In 1978, a 1933 alum recollected similar circumstances under the administrative leadership of J. Oliver Buswell, Wheaton’s third president:

My $125 had been promptly put in the local bank on arrival, awaiting the next Tuesday deadline for tuition payments. Not one of us were prepared for the morning headlines: ROOSEVELT CLOSES BANKS! The campus was stunned. Students clustered in bewilderment seeking each other’s comfort in the common disaster. The President had chosen the worst moment of the year to cripple college matriculations here and across the land. Evan the Colleges bank accounts were frozen. There was no money available for us to return home if the College were closed! We needed a miracle and God gave it. Unknown to us the faculty and President Buswell were already praying in an emergency session in his conference room below the Tower. The college was broke. The students were broke. What was God’s advice this morning? God’s answer rang clearly in that hushed room: “My promises are from everlasting to everlasting! I will never fail you. Trust Me to reopen the Banks in my own time. Run Wheaton on faith this is your chance to witness for Me!” I am sure that the faculty grew a foot taller in the next 30 minutes. President Buswell must have turned to Comptroller Dyrness and given an unbelievable order: “God says we stay open! Post notices that we will accept IOUs for tomorrow for tuition and other dues. Notify the faculty that anyone who agrees to stay on will receive vouchers from the College. Put all the students to work on campus projects at 11 cents an hour, payable toward tuition when the banks reopen. Keep the chapel open until midnight all month. We have let God take over this campus!” And so it was that no one went home; no professor left his podium; nor did any campus job go begging! Never were things more spick and span whether lawns, woodwork, windows or bookracks.

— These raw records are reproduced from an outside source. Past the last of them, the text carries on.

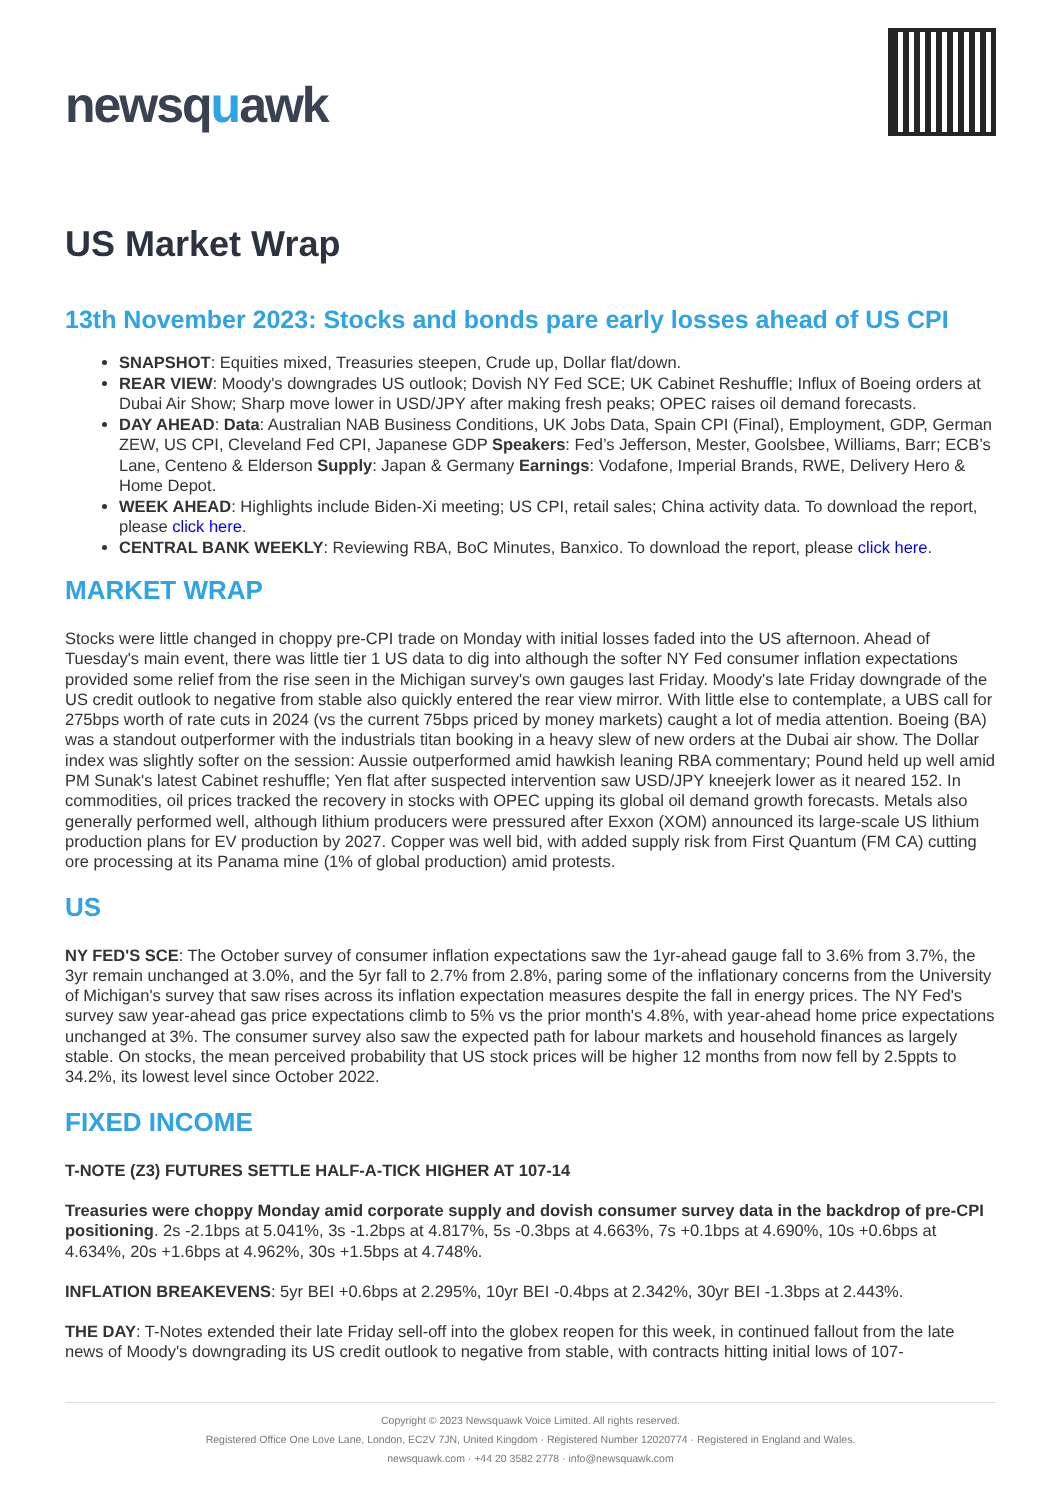newsquawk
US Market Wrap
13th November 2023: Stocks and bonds pare early losses ahead of US CPI
SNAPSHOT: Equities mixed, Treasuries steepen, Crude up, Dollar flat/down.
REAR VIEW: Moody's downgrades US outlook; Dovish NY Fed SCE; UK Cabinet Reshuffle; Influx of Boeing orders at Dubai Air Show; Sharp move lower in USD/JPY after making fresh peaks; OPEC raises oil demand forecasts.
DAY AHEAD: Data: Australian NAB Business Conditions, UK Jobs Data, Spain CPI (Final), Employment, GDP, German ZEW, US CPI, Cleveland Fed CPI, Japanese GDP Speakers: Fed’s Jefferson, Mester, Goolsbee, Williams, Barr; ECB’s Lane, Centeno & Elderson Supply: Japan & Germany Earnings: Vodafone, Imperial Brands, RWE, Delivery Hero & Home Depot.
WEEK AHEAD: Highlights include Biden-Xi meeting; US CPI, retail sales; China activity data. To download the report, please click here.
CENTRAL BANK WEEKLY: Reviewing RBA, BoC Minutes, Banxico. To download the report, please click here.
MARKET WRAP
Stocks were little changed in choppy pre-CPI trade on Monday with initial losses faded into the US afternoon. Ahead of Tuesday's main event, there was little tier 1 US data to dig into although the softer NY Fed consumer inflation expectations provided some relief from the rise seen in the Michigan survey's own gauges last Friday. Moody's late Friday downgrade of the US credit outlook to negative from stable also quickly entered the rear view mirror. With little else to contemplate, a UBS call for 275bps worth of rate cuts in 2024 (vs the current 75bps priced by money markets) caught a lot of media attention. Boeing (BA) was a standout outperformer with the industrials titan booking in a heavy slew of new orders at the Dubai air show. The Dollar index was slightly softer on the session: Aussie outperformed amid hawkish leaning RBA commentary; Pound held up well amid PM Sunak's latest Cabinet reshuffle; Yen flat after suspected intervention saw USD/JPY kneejerk lower as it neared 152. In commodities, oil prices tracked the recovery in stocks with OPEC upping its global oil demand growth forecasts. Metals also generally performed well, although lithium producers were pressured after Exxon (XOM) announced its large-scale US lithium production plans for EV production by 2027. Copper was well bid, with added supply risk from First Quantum (FM CA) cutting ore processing at its Panama mine (1% of global production) amid protests.
US
NY FED'S SCE: The October survey of consumer inflation expectations saw the 1yr-ahead gauge fall to 3.6% from 3.7%, the 3yr remain unchanged at 3.0%, and the 5yr fall to 2.7% from 2.8%, paring some of the inflationary concerns from the University of Michigan's survey that saw rises across its inflation expectation measures despite the fall in energy prices. The NY Fed's survey saw year-ahead gas price expectations climb to 5% vs the prior month's 4.8%, with year-ahead home price expectations unchanged at 3%. The consumer survey also saw the expected path for labour markets and household finances as largely stable. On stocks, the mean perceived probability that US stock prices will be higher 12 months from now fell by 2.5ppts to 34.2%, its lowest level since October 2022.
FIXED INCOME
T-NOTE (Z3) FUTURES SETTLE HALF-A-TICK HIGHER AT 107-14
Treasuries were choppy Monday amid corporate supply and dovish consumer survey data in the backdrop of pre-CPI positioning. 2s -2.1bps at 5.041%, 3s -1.2bps at 4.817%, 5s -0.3bps at 4.663%, 7s +0.1bps at 4.690%, 10s +0.6bps at 4.634%, 20s +1.6bps at 4.962%, 30s +1.5bps at 4.748%.
INFLATION BREAKEVENS: 5yr BEI +0.6bps at 2.295%, 10yr BEI -0.4bps at 2.342%, 30yr BEI -1.3bps at 2.443%.
THE DAY: T-Notes extended their late Friday sell-off into the globex reopen for this week, in continued fallout from the late news of Moody's downgrading its US credit outlook to negative from stable, with contracts hitting initial lows of 107-
Copyright © 2023 Newsquawk Voice Limited. All rights reserved.
Registered Office One Love Lane, London, EC2V 7JN, United Kingdom · Registered Number 12020774 · Registered in England and Wales.
newsquawk.com · +44 20 3582 2778 · info@newsquawk.com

In a time when salaries are frozen and an economy is contracting God reveals himself as faithful. God’s faithfulness spurs the faithfulness of women and men. For many of the early decades of the college faculty accepted reduced salaries to enable the college to continue operations. Many faculty had large gardens, chickens and livestock, as well as accepting borders to make ends meet. By 1879 the college had incurred a significant debt finishing Blanchard Hall. Charles Blanchard raised a considerable part of it through faculty giving up their claims for the unpaid salaries. Afterward an arrangement was then entered into with the faculty whereby there would be no further deficits. When possible their modest salaries were paid in full, if not they received a partial salary to allow the college to run debt-free. In more than twenty-five years the faculty contributed over $22,000 (Alumni Quarterly, July 1931, p. 12).